You might have seen the movie “Paa”, which is the touching story of a young sufferer of a disorder called Progeria. The story is about a boy named Auro, who is an intelligent, witty 13-year old, but who is physically 5 times older than his real age. While this might seem a bit far-fetched, this syndrome is more real than many may believe it to be. Progeria is a reality. Also known as Hutchinson-Gilford Progeria syndrome (HGPS), this is a terrible genetic disorder which can accelerate ageing by almost 8 times. The word “Progeria” is taken from a Greek word meaning “prematurely old” and was first discovered in England by Jonathan Hutchinson in 1885. Hastings Gilford was the first to name the disorder Progeria. This rare disease affects around one or two children in every eight million and is associated with a very short lifespan. These children normally live into just up to the age of thirteen. In some cases, there are some who have lived on into their late teens and early twenties, and some have even reached their forties. There is another similar premature aging syndrome called DKC or Dyskeratosis Congenita, which is inheritable and HGPS should not be confused with this. Read on to know more about Hutchinson-Gilford Progeria syndrome.

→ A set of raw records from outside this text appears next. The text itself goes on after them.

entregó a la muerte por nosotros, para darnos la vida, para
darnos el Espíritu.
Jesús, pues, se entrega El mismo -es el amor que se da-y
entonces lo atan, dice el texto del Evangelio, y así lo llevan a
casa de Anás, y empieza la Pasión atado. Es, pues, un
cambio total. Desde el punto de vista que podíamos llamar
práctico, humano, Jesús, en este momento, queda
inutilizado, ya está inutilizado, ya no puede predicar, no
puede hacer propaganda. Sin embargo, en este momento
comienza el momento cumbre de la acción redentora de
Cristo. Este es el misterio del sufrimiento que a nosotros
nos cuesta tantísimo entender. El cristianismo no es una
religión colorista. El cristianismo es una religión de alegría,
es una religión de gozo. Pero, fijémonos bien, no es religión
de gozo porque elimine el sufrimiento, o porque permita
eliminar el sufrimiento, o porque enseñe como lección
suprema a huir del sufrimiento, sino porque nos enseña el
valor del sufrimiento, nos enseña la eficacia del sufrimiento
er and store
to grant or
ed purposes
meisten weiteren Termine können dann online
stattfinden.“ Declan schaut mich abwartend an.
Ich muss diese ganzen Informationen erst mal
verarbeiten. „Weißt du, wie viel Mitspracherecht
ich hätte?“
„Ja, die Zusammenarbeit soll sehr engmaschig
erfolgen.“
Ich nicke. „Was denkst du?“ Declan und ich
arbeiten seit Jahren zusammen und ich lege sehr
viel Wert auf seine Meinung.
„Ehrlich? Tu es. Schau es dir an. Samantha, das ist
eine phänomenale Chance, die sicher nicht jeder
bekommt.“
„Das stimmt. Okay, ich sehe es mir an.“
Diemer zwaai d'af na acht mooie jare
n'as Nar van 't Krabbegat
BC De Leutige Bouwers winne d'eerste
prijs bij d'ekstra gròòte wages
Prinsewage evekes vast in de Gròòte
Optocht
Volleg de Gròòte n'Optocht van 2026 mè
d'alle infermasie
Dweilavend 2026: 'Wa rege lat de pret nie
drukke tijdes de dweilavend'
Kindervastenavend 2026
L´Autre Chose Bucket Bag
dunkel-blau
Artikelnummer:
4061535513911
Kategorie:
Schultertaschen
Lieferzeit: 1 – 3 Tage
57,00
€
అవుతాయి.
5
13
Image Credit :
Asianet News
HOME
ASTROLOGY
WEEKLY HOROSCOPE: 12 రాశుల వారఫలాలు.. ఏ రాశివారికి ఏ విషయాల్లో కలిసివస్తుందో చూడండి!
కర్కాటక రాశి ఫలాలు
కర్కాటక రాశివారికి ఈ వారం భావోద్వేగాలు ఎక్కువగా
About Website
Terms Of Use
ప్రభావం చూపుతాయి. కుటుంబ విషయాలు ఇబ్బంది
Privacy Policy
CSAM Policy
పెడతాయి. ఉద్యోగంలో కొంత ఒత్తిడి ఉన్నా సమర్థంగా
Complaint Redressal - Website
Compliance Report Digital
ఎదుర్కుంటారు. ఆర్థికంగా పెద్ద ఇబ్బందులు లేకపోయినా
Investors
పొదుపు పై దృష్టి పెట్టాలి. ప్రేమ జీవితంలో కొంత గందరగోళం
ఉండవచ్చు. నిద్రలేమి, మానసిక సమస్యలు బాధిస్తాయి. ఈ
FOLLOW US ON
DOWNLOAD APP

Hutchinson-Gilford Progeria Syndrome
Causes Of Progeria
Mutations in the LMNA gene cause Progeria. This gene is responsible for making a protein called lamin A, which is important in determining the shape of each cell’s nucleus. Mutations in this gene cause the lamin A to be abnormal due to cytosine replacing thymine. Therefore the cell’s nucleus is unstable, and the cell dies prematurely. This genetic disorder is not inherited. The gene change is an occurrence that happens by chance in either the sperm or egg before conception and is not passed on in families. There are only two known cases where a healthy parent carried the LMNA mutation. One is a family in Belgium where there are two children with this disorder. Another family hails from India, with five children affected by this condition.
Symptoms Of Progeria
- Failure to thrive.
- Localized skin condition resembling scleroderma.
- Limited growth.
- Small fragile bodies like those of elderly people.
- Loss of hair.
- Prominent eyes.
- Protruding ears.
- Wrinkled skin.
- Loss of subcutaneous fat.
- Cardiovascular problems.
Treatment And Prognosis Of Progeria
Progeria is diagnosed by means of a genetic test. There are right now no effective treatments for Progeria. Most medication and therapy focuses on reducing complications associated with the disorder, such as arthritis and cardiovascular and respiratory problems. There has been some treatment attempted by making use of growth hormones. However, these have not proven effective. Since there is no known cure, very few of those affected by Progeria live longer than for thirteen years. The majority die of strokes and heart attacks. Scientists are very interested in studying Progeria more, since they believe it might reveal clues as to why people grow old and die.